Les autorités françaises ont procédé au transfert des 400 militaires de leur base du Burkina Faso vers le Niger, chez Mohamed Bazoum, un allié et serviteur des intérêts de l’impérialisme français honni par sa propre population. Celle-ci a manifesté plusieurs fois en 2021 et 2022, contre son régime dictatorial et contre la présence des troupes françaises au Niger.
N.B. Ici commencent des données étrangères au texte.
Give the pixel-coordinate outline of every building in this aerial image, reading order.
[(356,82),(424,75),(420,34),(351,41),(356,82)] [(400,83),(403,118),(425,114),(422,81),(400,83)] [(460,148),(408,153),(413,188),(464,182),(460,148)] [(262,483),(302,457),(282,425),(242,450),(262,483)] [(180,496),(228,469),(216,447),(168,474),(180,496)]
Alors, demain, ne va-t-on pas voir le même scénario se reproduire au Niger, au Tchad ou dans un autre pays africain abritant une base militaire française ? C’est une crainte qu’un certain nombre de dirigeants politiques français émettent de plus en plus à haute voix. C’est probablement cette crainte qui a conduit le gouvernement français à annoncer le 20 février 2023 son intention de réduire les effectifs de sa base militaire permanente de Port-Bouët à Abidjan, bonnes œuvres de l’armée française en faveur de l’État ivoirien. Reste à savoir si cette tromperie suffira à calmer les ardeurs de ceux qui, dans la population et probablement au sein de l’armée ivoirienne, ne veulent plus de cette présence militaire, vestige du passé douloureux de l’Afrique coloniale et, en même temps, instrument de la continuation de la domination après la décolonisation.
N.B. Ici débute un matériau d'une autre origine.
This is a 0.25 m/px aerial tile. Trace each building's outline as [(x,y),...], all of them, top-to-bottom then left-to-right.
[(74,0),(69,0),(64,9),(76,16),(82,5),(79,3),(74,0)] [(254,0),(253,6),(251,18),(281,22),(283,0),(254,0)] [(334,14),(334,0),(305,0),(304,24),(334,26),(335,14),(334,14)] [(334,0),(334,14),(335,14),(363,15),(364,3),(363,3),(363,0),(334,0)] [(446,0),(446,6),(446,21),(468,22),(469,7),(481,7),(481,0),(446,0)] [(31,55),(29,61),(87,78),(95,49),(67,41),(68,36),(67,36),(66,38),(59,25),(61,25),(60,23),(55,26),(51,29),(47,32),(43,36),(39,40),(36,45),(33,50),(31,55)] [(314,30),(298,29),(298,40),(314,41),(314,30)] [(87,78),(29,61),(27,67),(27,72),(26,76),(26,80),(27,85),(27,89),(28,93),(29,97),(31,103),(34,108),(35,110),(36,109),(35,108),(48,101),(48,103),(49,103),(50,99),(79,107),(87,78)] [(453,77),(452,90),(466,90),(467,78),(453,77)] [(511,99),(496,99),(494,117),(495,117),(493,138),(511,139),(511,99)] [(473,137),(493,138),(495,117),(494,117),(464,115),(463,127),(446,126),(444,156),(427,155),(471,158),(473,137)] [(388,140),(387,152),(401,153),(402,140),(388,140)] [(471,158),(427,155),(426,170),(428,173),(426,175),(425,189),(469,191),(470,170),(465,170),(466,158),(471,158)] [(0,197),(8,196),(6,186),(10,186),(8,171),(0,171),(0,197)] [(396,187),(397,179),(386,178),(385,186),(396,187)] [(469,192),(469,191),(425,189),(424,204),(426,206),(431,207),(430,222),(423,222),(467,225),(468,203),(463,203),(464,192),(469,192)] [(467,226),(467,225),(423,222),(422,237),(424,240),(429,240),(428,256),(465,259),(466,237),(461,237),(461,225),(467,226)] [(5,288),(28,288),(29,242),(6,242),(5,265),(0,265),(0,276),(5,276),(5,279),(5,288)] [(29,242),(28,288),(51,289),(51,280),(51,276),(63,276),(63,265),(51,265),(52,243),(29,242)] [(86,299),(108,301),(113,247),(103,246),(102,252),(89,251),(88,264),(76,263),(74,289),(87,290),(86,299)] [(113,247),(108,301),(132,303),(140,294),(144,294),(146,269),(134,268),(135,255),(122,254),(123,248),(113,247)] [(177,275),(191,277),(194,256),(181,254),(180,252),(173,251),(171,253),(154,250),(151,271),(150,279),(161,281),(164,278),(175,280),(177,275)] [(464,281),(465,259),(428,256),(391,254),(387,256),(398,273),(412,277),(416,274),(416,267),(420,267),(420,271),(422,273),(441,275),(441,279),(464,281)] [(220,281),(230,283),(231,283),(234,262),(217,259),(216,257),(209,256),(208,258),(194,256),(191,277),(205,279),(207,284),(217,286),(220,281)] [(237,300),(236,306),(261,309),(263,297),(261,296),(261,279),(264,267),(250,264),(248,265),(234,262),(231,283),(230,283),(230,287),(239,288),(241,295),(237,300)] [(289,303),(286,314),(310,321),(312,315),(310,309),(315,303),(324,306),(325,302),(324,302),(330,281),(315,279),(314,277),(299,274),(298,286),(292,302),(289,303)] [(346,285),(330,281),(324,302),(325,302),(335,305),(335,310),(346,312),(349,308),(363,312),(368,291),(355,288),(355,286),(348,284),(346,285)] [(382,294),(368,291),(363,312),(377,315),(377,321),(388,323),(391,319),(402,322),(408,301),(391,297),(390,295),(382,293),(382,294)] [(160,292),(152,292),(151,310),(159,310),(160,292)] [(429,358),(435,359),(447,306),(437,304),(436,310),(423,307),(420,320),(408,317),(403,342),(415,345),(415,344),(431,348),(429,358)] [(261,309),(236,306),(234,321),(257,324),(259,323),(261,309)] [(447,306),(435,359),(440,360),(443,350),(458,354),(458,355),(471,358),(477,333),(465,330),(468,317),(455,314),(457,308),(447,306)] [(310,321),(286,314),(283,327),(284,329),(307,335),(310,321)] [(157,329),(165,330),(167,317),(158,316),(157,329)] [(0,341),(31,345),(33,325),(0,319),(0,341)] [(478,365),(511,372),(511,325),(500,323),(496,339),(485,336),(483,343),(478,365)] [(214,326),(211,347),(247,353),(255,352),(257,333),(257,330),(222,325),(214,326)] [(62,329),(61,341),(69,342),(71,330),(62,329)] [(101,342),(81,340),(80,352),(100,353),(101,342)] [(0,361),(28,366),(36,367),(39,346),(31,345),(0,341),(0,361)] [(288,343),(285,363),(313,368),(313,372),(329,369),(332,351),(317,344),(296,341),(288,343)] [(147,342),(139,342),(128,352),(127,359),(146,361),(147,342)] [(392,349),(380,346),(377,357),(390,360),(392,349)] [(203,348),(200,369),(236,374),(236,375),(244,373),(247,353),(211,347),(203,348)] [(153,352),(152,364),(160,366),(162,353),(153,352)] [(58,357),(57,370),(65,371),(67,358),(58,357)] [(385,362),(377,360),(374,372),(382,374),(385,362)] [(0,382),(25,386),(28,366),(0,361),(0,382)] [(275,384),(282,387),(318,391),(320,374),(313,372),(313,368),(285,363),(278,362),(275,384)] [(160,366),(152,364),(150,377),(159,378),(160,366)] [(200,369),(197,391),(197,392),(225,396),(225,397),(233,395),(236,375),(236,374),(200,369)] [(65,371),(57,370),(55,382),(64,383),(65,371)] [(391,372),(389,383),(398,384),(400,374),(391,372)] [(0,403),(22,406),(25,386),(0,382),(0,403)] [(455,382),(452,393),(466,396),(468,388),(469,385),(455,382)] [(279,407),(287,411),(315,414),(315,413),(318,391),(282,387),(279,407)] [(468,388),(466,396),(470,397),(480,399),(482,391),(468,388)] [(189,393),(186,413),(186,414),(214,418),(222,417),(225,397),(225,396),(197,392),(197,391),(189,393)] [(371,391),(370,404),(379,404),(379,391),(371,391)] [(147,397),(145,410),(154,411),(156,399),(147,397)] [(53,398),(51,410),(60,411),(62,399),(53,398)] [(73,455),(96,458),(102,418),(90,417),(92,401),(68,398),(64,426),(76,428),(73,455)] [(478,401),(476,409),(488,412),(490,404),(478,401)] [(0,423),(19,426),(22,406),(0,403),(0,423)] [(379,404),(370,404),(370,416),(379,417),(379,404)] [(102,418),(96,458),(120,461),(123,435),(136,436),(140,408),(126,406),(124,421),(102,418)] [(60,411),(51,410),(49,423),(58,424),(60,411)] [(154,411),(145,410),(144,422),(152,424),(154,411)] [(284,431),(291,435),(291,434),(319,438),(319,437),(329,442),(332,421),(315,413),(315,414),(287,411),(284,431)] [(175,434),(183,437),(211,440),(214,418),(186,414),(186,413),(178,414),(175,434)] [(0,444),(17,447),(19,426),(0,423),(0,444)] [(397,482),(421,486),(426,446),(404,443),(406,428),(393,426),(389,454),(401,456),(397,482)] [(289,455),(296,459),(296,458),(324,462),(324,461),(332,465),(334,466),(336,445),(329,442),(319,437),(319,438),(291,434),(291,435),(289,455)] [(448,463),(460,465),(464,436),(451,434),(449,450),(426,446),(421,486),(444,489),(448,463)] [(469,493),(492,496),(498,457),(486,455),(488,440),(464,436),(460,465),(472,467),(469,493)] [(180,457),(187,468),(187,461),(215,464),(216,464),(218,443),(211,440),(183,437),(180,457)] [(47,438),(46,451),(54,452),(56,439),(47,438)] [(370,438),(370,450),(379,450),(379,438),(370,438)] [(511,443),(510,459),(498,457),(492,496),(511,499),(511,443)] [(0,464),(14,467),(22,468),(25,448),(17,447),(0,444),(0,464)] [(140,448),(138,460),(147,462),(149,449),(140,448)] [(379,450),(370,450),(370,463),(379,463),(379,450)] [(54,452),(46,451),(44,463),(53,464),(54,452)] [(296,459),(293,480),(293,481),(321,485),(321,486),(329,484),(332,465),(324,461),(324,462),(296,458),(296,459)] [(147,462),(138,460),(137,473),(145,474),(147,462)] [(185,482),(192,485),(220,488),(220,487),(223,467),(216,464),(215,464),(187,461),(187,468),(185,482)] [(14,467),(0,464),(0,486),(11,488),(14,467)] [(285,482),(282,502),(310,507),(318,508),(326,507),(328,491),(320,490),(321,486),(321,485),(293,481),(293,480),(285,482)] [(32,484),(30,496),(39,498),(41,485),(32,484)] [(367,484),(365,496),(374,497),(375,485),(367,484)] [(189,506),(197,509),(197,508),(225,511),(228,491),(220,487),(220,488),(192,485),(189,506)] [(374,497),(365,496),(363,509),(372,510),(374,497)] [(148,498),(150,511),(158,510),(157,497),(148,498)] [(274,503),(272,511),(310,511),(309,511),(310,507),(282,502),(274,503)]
Mauvaise foi et mensonge s’ajoutent à l’aveuglement
Le 6 octobre dernier au Sénat, lors d’une séance de questions d’actualité au gouvernement, un sénateur s’adressait en ces termes à Catherine Colonna, ministre française de l’Europe et des Affaires étrangères : « Bamako, Bangui, Yaoundé, Dakar, N’Djamena et, samedi dernier, Ouagadougou : partout en Afrique, le sentiment anti-français grandit et se manifeste de plus en plus violemment. » On assiste, dit-il, à « une spirale exponentielle d’un sentiment et d’actes anti-français sur place. Les milliards d’euros d’aide publique au développement ne changent pas la donne, car ce jugement est irrationnel, et le malaise extrêmement profond. […]. Par maladresse peut-être, par manque de communication assurément, nous ne parvenons pas à convaincre ou tout simplement à rassurer les populations locales sur nos louables intentions. Il y a vingt ans, en Afrique, les slogans anti-français étaient du style : “On en a marre !” ; aujourd’hui, le slogan récurrent est : “France dégage !” […] Comment interrompre un tel processus de dégradation de l’image de notre pays ? »
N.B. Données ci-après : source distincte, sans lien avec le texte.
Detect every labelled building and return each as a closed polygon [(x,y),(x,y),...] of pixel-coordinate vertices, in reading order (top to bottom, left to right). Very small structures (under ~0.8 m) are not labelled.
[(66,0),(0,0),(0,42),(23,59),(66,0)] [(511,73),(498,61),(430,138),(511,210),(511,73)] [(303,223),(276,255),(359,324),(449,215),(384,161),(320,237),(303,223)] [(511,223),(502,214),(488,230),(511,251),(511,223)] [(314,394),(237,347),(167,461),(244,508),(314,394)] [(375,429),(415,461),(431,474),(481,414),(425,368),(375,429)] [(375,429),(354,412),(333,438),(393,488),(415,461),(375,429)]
Une sénatrice a aussi fait part de son inquiétude sur la francophobie qui, selon elle, serait en train de se répandre « au Cameroun, au Mali, au Burkina Faso ou encore en Côte d’Ivoire ».
À ces inquiétudes, la ministre a répondu que « la France est victime d’une scandaleuse campagne de désinformation en Afrique » et que la lutte contre cette désinformation « est désormais une priorité » pour son ministère. En d’autres termes, elle a l’intention d’alimenter massivement les médias officiels et non officiels de propagande mensongère pour vanter les prétendues bonnes œuvres et les louables intentions de la France en Afrique.
Ces parlementaires et le gouvernement de Macron font semblant de ne pas voir que, derrière ce qu’ils dénoncent comme étant la montée d’un sentiment anti-français ou de la francophobie, il y a une réelle contestation de la mainmise de l’État français sur ses anciennes colonies. Ils font d’autant plus volontairement cet amalgame, tout en invoquant l’irrationnel, qu’ils cherchent à masquer leurs propres responsabilités dans la montée de cette hostilité.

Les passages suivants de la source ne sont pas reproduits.